Summary:
Network Science has emerged as a field of study to comprehensively understand how physical and virtual artifacts are connected along with the implications of such connectedness. Networks (or graphs) serves as the ubiquitous mathematical abstraction to represent structure induced by a binary relationship. Such model has been widely applied to represent and study information networks (e.g., web pages and hyper-links), social networks (e.g., people and co-authorship), biological networks (e.g., proteins and interactions) and technological networks (e.g., airports and flights).
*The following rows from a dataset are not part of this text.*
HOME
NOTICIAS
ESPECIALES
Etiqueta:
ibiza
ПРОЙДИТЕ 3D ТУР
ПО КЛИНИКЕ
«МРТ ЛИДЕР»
Fueled by the increasingly availability of vast amounts of empirical data, networks with millions of nodes are being studied with the goal of understanding various aspects of their structure. For example, a promising feature of a network is its degree distribution, i.e. the fraction of nodes that have degree k. Network structure can reveal various aspects about nodes, such as their relative importance or their community structure. Centrality metrics such as PageRank and Betweeness impose an importance ordering among the set of nodes, while community detection metrics partitions the nodes into subsets. In this tutorial we will introduce the field of Network Science by first presenting empirical studies of networks and their main findings with respect to structural features. We will identify commonalities among different real networks, such as heavy-tailed degree distribution and short distances, present in Facebook friendship network and the Internet AS-level graph, for example. Besides presenting classical metrics for characterizing networks, such as degrees, distances and clustering, we will also introduce centrality metrics and community structure metrics. We then present and discuss mathematical models for networks, starting with the well-studied Erdós-Réyni (G(n, p)) model followed by BA (Barabási-Albert) model which embodies preferential attachment property and WS (Watts-Strogatz) model which embodies small-world properties.
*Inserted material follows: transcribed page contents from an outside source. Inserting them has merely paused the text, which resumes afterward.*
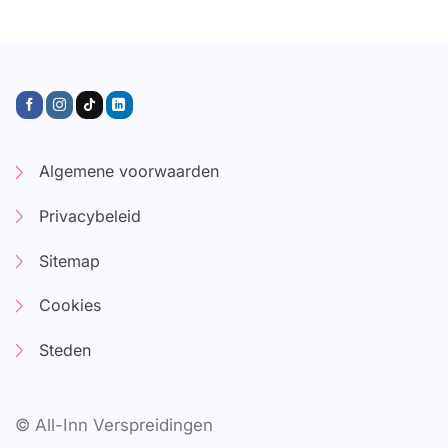
Algemene voorwaarden
Privacybeleid
Sitemap
Cookies
Steden
© All-Inn Verspreidingen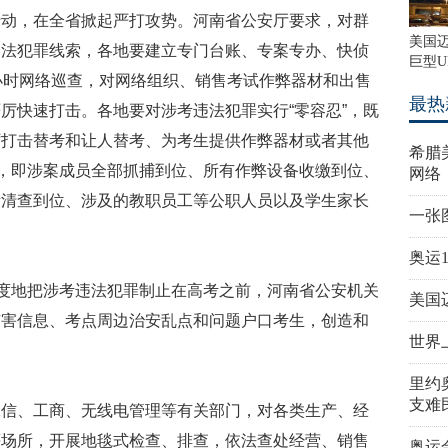
行动，在全省掀起严打攻势。河南省公安厅要求，对群
美国
违法犯罪线索，各地要建立专门台账、专案专办、快侦
巨型U
小时网络巡查，对网络组织、销售考试作弊器材和出售
最热
厉快速打击。各地要对涉考违法犯罪实行“零容忍”，既
厉打击替考和让人替考、为考生提供作弊器材或者其他
希腊
”，即涉案成员全部抓捕到位、所有作弊设备收缴到位、
网络
所清查到位、涉及的教职员工等公职人员以及学生家长
一张
奥运
限度地把涉考违法犯罪制止在高考之前，河南省公安机关
美国
有害信息、考点周边治安乱点和问题户口考生，创造和
世界
里约
支难
工信、工商、无线电管理等有关部门，对各类生产、经
等场所，开展地毯式检查、排查，依法查处经营、销售
奥运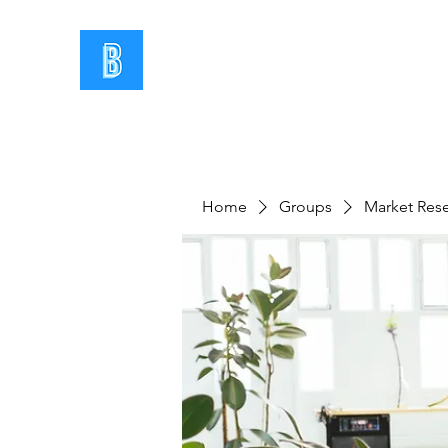
Home
Groups
Market Res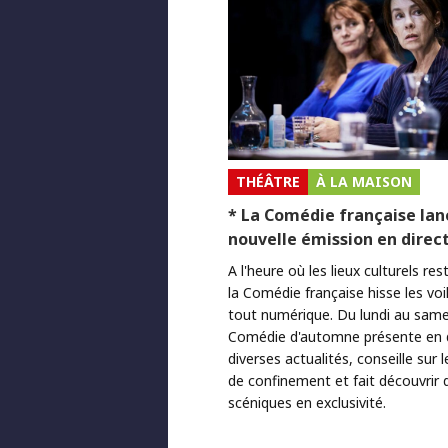
THÉÂTRE
À LA MAISON
* La Comédie française lan
nouvelle émission en direct
A l'heure où les lieux culturels re
la Comédie française hisse les voil
tout numérique. Du lundi au samed
Comédie d'automne présente en d
diverses actualités, conseille sur l
de confinement et fait découvrir 
scéniques en exclusivité.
In the context of network science, random walks emerges as an ubiquitous methodology to characterize and measure different aspects of network structure, in part due to its mathematical simplicity and well-understood properties. Typical questions in the analysis of large complex networks are how large is a network in terms of nodes and links? which nodes are most important/central? the degree distribution follows a power law? if yes, what is the exponent of the power law? how to estimate quickly the clustering coefficient? how to detect quickly principal clusters/communities of the network? All these questions can be answered with the help of the theory of random walks on graphs. In particular, using the theory of random walks on graphs, we can design algorithms with linear or even sublinear complexity. Such light complexity is necessary if we need to deal with networks of billions of nodes and links.